Lord Offord, an Edinburgh-based financier, who was made a peer and then appointed as a junior minister in the Scotland Office last year, told BBC Scotland’s Sunday Show that there were other sectors in Scotland in desperate need of staff.

He said: “Well, this is the proposal that’s gone through and it is based on the fact that the civil service expanded considerab­ly in the region of 25 per cent in the last five, six years, principall­y to deal with Brexit and to deal with a pandemic.

“And we’re now coming through the other side of both of those, and I think it’s only fair that when the Government is saying to people, we’re going through tough times and we all have to cut our cloth a bit, tighten our belts a bit to get through this, perhaps the Government should also look to be more efficient, and should look to find savings.

“And if those savings can be passed on to alleviate some of the concerns you’ve talked about in your programme, that might be a fair balance.”

The Tory peer was asked if it would “alleviate the concerns of the thousands of civil servants who are going to be put on the dole”.

“No,” he replied. “But one of the things that’s interestin­g to me is that when I go around the country and talk to all employers, whether it’s talking to the farming community, the fishing community, the technical science community, the grocers’ community, there are jobs available.

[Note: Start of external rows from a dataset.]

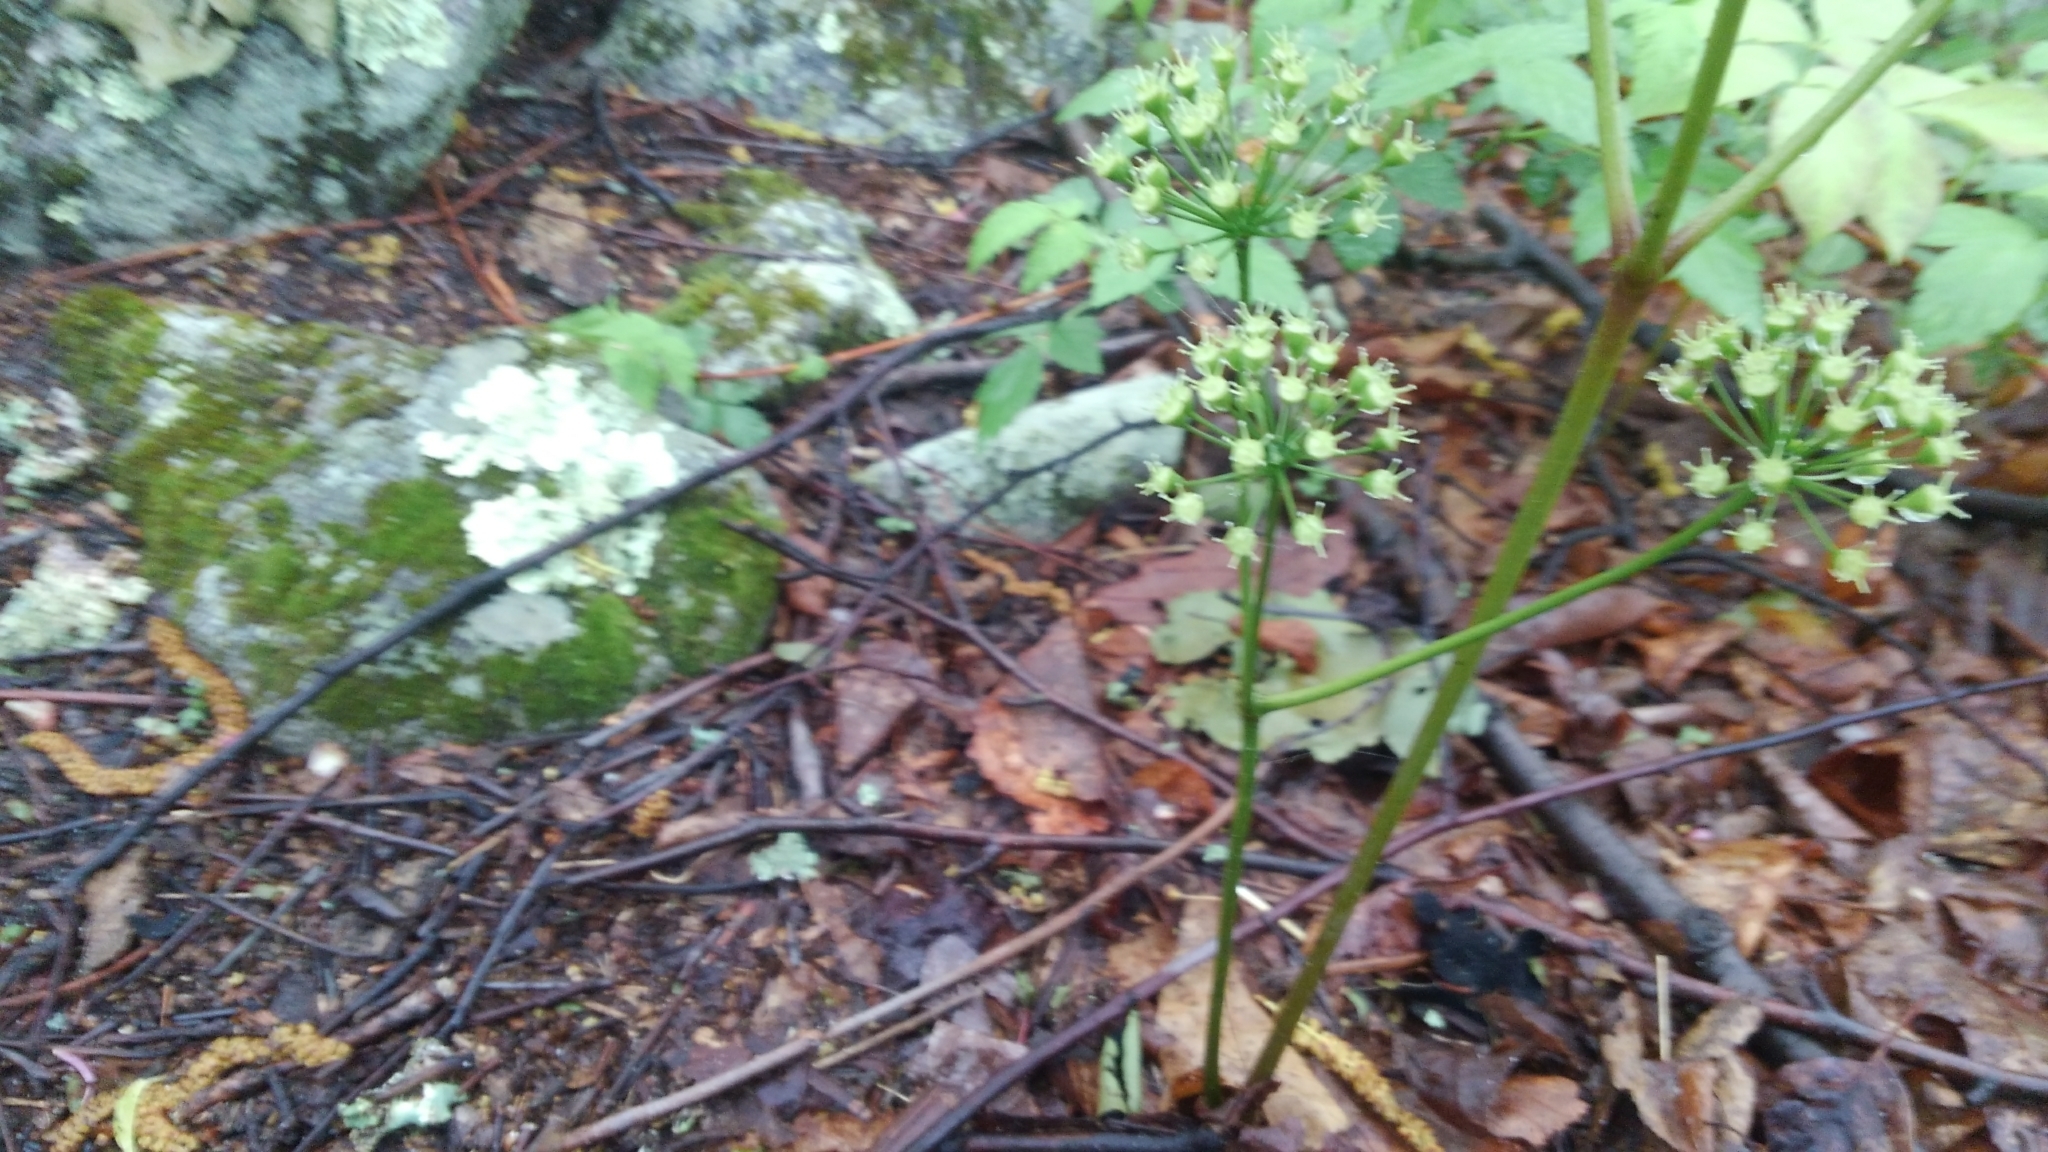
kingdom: Plantae
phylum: Tracheophyta
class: Magnoliopsida
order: Apiales
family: Araliaceae
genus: Aralia
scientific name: Aralia nudicaulis
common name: Wild sarsaparilla
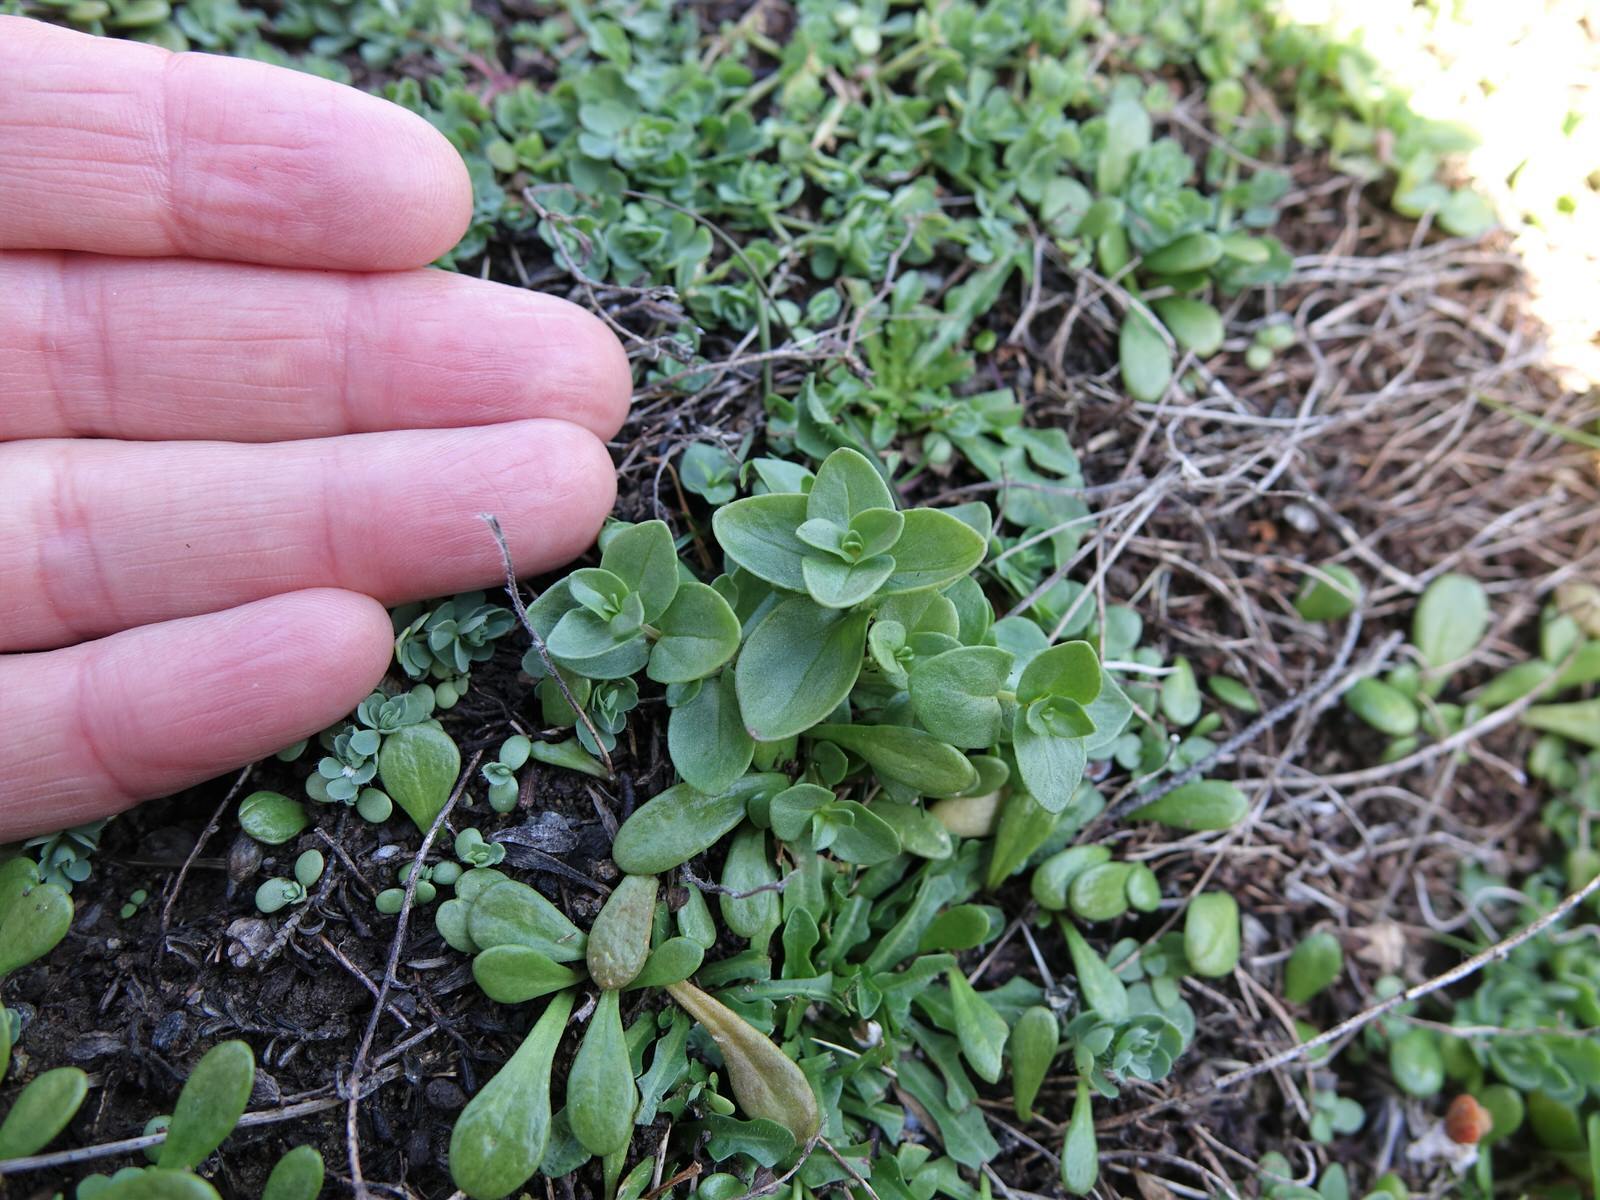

“I’m not belittling in any way the concept of losing a job, no-one wants to be put out of work at all, but we are building a high-skilled, high-wage economy. And those people who have got good skills will find work.”

He added: “On Friday, I was at Rosyth, where Edinburgh University just unveiled the new testing concept of tidal wave technology. And we were talking about the fact that we are now in Scotland, through our excellent universiti­es, and the whole renewable and net-zero agenda, in the process of requiring high-tech, highly-skilled jobs.

“That is what the future looks like for us. And therefore our economy, [if] we grab it, can be consisting of high-tech, highly-qualified, highly-paid jobs, and that is what I think is exciting part of the future that’s not often talked about.”

Meanwhile, the Scottish Tories have called on the Scottish Government to follow suit, and look at axing civil service jobs in Scotland.